The task => Would you please repeat all of the data exactly, omitting the pictures?

Stored data =>
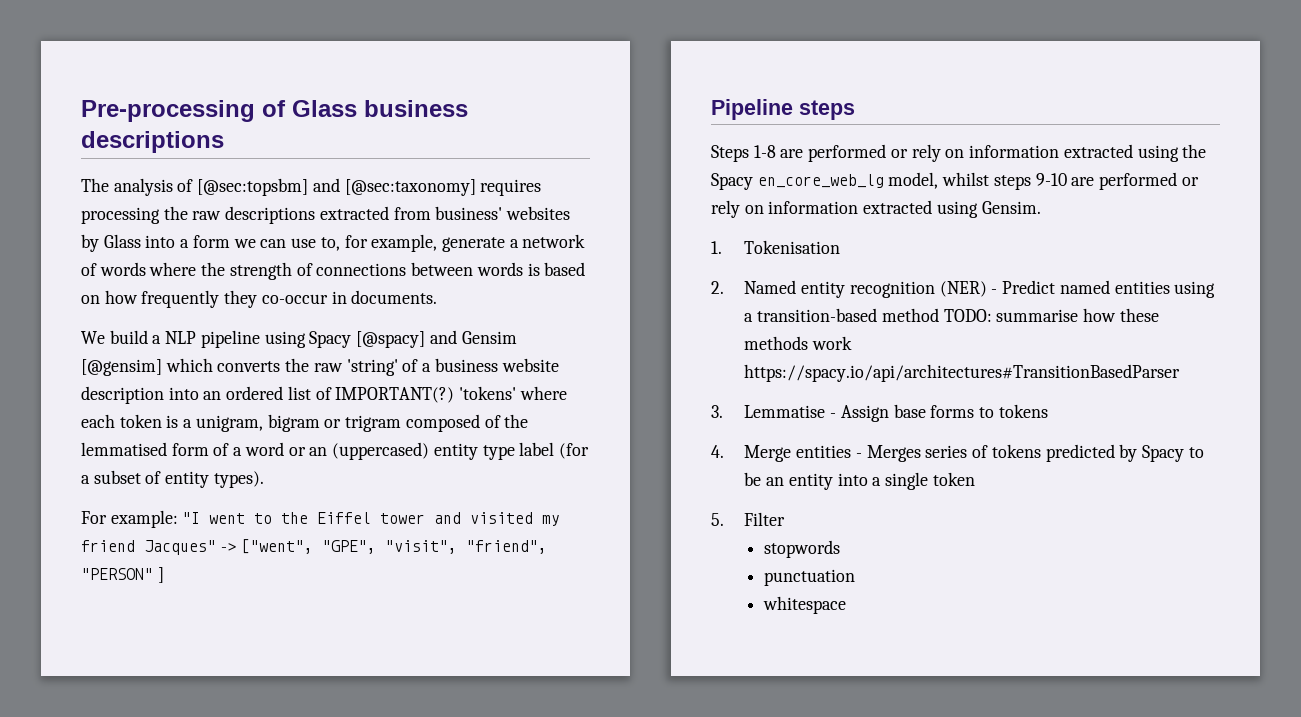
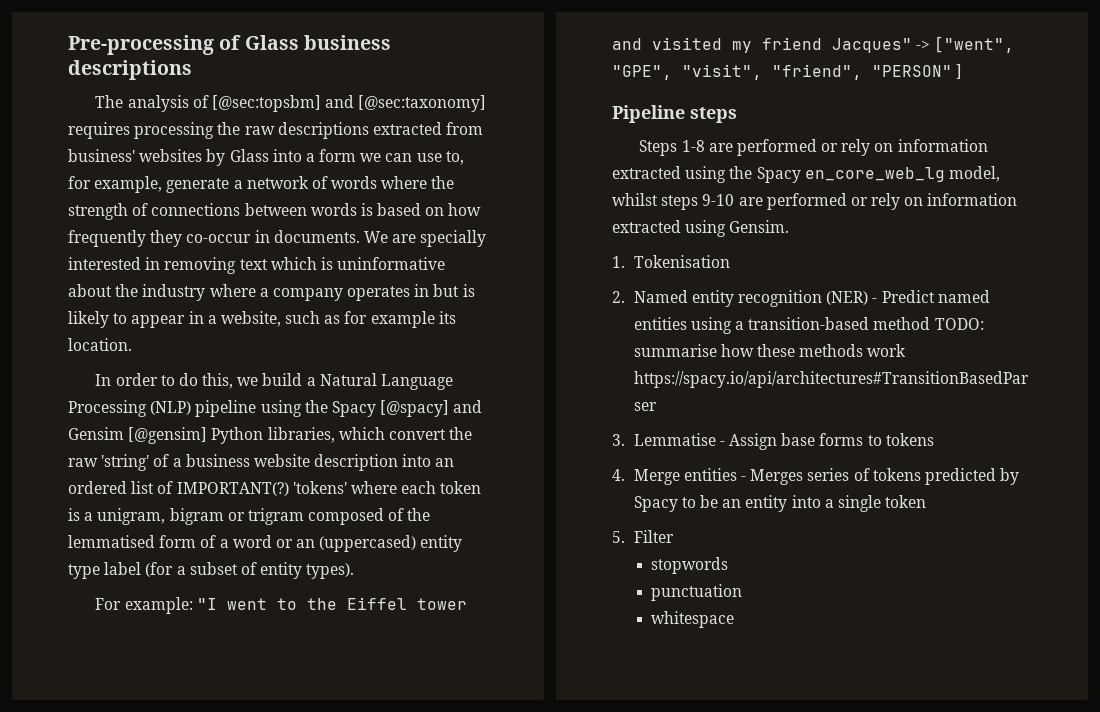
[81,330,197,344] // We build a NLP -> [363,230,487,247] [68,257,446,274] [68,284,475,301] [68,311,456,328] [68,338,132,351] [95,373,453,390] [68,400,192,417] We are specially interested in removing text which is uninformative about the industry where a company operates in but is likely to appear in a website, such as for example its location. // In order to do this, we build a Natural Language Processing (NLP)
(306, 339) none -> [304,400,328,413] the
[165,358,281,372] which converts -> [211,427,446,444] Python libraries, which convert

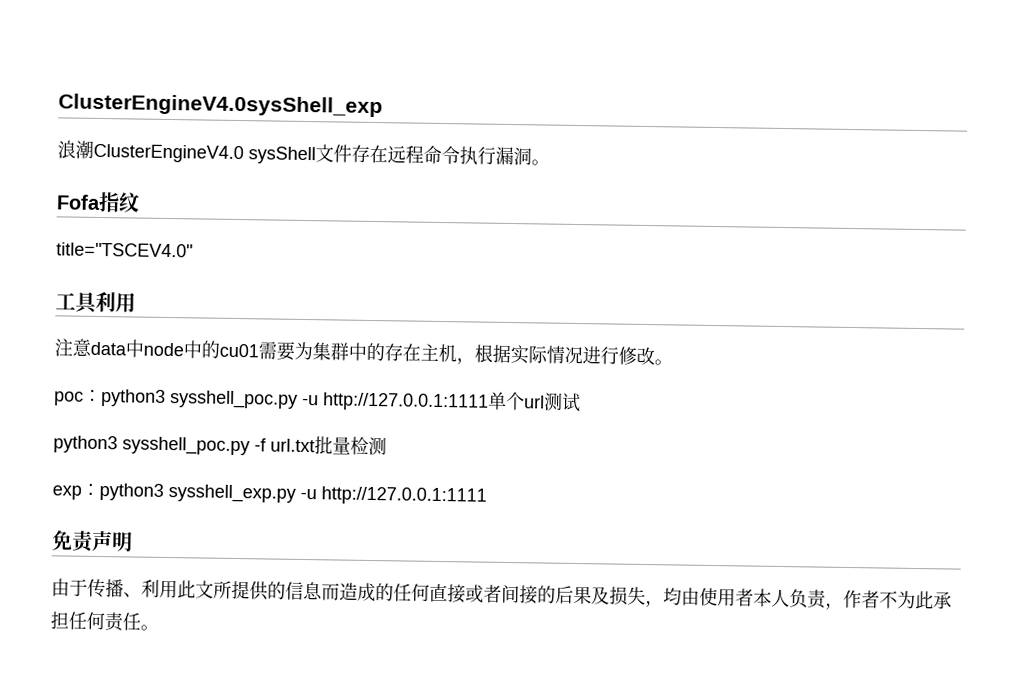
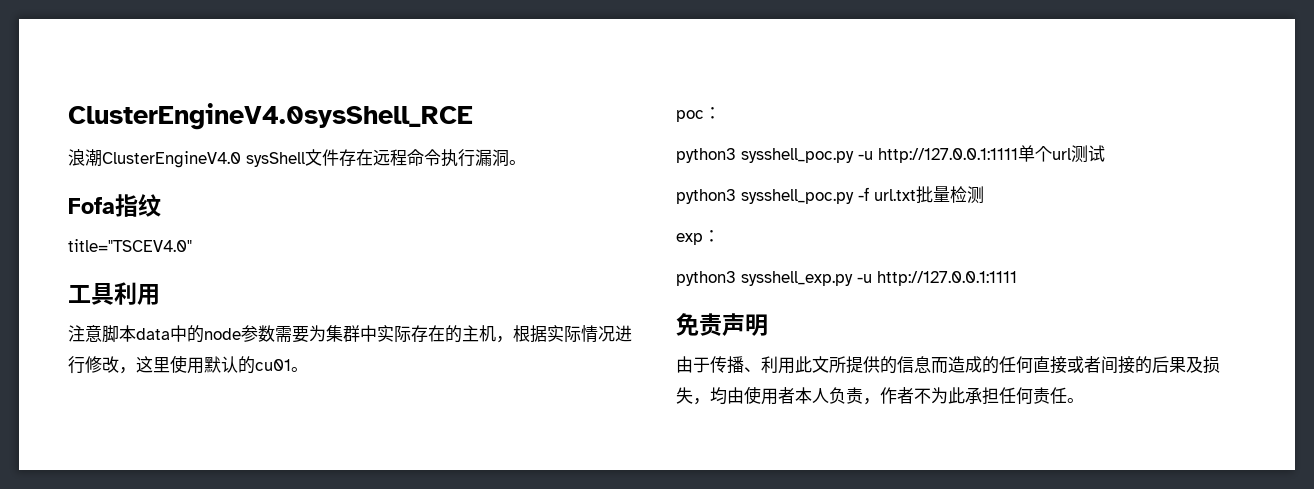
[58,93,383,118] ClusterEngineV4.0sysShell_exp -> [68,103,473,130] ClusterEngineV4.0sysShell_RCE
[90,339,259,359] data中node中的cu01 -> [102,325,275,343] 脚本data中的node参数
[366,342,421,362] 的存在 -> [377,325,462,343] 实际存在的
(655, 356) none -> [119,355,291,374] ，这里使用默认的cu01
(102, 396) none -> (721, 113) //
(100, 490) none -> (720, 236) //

Reply to the exercise =>
[81,330,197,344] // We build a NLP -> [363,230,487,247] [68,257,446,274] [68,284,475,301] [68,311,456,328] [68,338,132,351] [95,373,453,390] [68,400,192,417] We are specially interested in removing text which is uninformative about the industry where a company operates in but is likely to appear in a website, such as for example its location. // In order to do this, we build a Natural Language Processing (NLP)
(306, 339) none -> [304,400,328,413] the
[165,358,281,372] which converts -> [211,427,446,444] Python libraries, which convert

[58,93,383,118] ClusterEngineV4.0sysShell_exp -> [68,103,473,130] ClusterEngineV4.0sysShell_RCE
[90,339,259,359] data中node中的cu01 -> [102,325,275,343] 脚本data中的node参数
[366,342,421,362] 的存在 -> [377,325,462,343] 实际存在的
(655, 356) none -> [119,355,291,374] ，这里使用默认的cu01
(102, 396) none -> (721, 113) //
(100, 490) none -> (720, 236) //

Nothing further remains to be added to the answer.